No pude dejar de sentir una vaga aprensión pensando en lo complicado que era transmitir las órdenes. Tenían que ser traducidas varias veces hasta sus destinatarios finales y corrían el riesgo de ser malinterpretadas. No tendría nada de especial, si no fuera porque un simple error podía mandarnos a todos a la tumba. Hay que joderse. Media docena mal contada de supervivientes y es un grupo que hacía que la ONU pareciese una pandilla de vecinos.
Al cabo de cinco interminables minutos uno de los pakis se materializó salido de la nada, justo enfrente de nosotros, haciéndonos el gesto universal de que todo estaba en orden. Mientras avanzábamos sigilosamente hacia el edificio meditaba acerca de lo curioso de esos hombres. Todos ellos eran bastante jóvenes, en torno a unos veintitantos años. Delgados y fibrosos, con unos enormes mostachos negros que pegaban perfectamente con su piel cobriza, aquellos tipos parecían absolutamente competentes en lo que hacían.

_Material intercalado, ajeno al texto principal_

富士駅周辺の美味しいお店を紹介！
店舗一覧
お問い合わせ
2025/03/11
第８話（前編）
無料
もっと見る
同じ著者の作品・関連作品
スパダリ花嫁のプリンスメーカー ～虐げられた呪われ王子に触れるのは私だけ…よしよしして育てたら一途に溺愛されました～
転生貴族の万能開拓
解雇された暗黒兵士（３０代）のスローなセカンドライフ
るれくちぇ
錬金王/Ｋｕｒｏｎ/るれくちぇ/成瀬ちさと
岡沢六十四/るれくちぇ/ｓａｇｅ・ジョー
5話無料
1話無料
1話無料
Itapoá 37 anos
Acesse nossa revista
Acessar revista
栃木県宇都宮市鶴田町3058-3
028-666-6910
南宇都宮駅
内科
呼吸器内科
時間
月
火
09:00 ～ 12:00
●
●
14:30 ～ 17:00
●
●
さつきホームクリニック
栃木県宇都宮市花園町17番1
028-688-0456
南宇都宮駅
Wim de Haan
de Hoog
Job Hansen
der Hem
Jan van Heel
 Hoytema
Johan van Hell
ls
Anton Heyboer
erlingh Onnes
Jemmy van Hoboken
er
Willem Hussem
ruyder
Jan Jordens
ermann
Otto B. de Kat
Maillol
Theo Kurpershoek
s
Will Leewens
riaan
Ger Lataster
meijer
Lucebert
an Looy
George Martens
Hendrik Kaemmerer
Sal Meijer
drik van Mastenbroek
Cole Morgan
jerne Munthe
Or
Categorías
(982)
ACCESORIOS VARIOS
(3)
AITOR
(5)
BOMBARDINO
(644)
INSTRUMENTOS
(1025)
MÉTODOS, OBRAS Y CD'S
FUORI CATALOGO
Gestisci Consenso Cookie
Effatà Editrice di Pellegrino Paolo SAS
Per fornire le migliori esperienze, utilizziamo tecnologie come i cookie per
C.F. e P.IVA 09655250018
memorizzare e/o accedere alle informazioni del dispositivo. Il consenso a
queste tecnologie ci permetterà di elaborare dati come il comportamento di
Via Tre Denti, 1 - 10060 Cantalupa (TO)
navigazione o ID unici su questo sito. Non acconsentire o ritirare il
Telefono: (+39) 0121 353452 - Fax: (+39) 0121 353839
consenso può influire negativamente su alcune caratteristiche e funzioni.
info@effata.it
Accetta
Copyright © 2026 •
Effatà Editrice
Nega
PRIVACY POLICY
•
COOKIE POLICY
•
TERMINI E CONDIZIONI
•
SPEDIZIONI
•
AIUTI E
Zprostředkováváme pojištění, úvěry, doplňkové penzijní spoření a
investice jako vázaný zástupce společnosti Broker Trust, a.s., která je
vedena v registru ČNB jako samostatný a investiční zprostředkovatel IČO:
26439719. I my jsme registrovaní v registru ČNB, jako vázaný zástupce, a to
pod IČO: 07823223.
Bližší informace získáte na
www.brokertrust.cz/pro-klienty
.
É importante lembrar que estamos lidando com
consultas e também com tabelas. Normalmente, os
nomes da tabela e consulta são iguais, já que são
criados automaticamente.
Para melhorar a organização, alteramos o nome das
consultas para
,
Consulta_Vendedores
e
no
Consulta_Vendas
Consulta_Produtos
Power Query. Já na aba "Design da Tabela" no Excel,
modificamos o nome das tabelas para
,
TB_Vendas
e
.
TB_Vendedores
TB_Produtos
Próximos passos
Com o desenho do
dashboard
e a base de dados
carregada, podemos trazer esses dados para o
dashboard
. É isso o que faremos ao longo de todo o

Cuando llegamos al muro del edificio nos pegamos a él como ventosas. Podía notar la adrenalina rugiendo en mis venas. Ahora aquello estaba oscuro como la boca de un pozo. Aunque aparentemente no había ninguna de esas cosas por allí cerca podía oír perfectamente el ruido de fondo que producían decenas de pies arrastrándose. Era un sonido aterrador, que ponía los pelos de punta. Era algo así como Rasssssssss-Zump, rasssssssssssss-zump, repitiéndose docenas de veces. Noté como los testículos se encogían de puro pánico. Aquellos seres estaban muy cerca, demasiado cerca, quizás al otro lado de la tapia contra la que nos apoyábamos.
Con sigilo me acerqué hasta la puerta de la nave. Como era de esperar era un enorme portón de acero blindado, con un par de troneras a los lados. Agarré el picaporte y lo gire. La puerta no se movió. Aquello estaba cerrado a cal y canto.
Por un momento no supe qué hacer. La posibilidad de que aquella puerta estuviese cerrada no se me había ni pasado por la cabeza. Ahora estábamos en un jodido punto muerto. No podíamos retroceder pero tampoco podíamos entrar en aquella nave y seguir adelante. Vaya una papeleta.
Notaba los ojos de todos clavados en mi. Girándome hacia Viktor, encogí los hombros, en un gesto mudo, como diciéndole «¿A mí que me cuentas? No tengo ni puta idea de qué hacer». Kritzinev dio un paso adelante y descolgando el AK-47 de su espalda lo amartilló ruidosamente y apuntó a la cerradura. Antes de que empezase con el festival de tiros sujeté la boca del arma y la apunté hacia el suelo, mientras ponía un dedo sobre mis labios. Disparar contra aquella puerta no serviría absolutamente de nada, excepto conseguir una publicidad indeseada de nuestra presencia allí. Con un gesto le indiqué la esquina de la nave que daba a la explanada. Quizás por allí consiguiésemos algo.